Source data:
______

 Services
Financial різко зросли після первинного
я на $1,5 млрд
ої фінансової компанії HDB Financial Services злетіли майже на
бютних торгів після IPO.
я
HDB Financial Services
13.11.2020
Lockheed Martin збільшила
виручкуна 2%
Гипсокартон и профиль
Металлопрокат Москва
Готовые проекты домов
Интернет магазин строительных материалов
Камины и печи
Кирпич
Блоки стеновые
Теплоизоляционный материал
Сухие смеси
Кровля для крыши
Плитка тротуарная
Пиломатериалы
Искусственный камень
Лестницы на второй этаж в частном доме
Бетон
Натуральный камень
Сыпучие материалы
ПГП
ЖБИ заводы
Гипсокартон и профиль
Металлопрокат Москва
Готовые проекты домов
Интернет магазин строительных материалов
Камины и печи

______

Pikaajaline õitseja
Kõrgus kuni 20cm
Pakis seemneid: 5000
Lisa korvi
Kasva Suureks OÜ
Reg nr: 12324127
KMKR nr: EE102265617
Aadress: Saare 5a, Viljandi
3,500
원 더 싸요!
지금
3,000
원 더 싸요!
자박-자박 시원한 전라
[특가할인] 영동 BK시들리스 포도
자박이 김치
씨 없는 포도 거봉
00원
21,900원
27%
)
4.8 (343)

______

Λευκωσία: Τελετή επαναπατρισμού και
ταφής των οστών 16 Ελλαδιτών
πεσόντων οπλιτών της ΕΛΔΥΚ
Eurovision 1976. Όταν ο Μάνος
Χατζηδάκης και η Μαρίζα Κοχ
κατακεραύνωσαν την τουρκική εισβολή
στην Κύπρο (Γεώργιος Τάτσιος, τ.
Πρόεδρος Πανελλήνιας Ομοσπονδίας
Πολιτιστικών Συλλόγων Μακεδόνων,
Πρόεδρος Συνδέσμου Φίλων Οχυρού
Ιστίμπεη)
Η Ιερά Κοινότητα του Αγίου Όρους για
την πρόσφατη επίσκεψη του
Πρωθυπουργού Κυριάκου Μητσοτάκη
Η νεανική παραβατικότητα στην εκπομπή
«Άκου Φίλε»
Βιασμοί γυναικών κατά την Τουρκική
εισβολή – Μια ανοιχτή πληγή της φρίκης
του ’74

______

Return each line of the material above that contains the word "εισβολή".

κατακεραύνωσαν την τουρκική εισβολή
εισβολή – Μια ανοιχτή πληγή της φρίκης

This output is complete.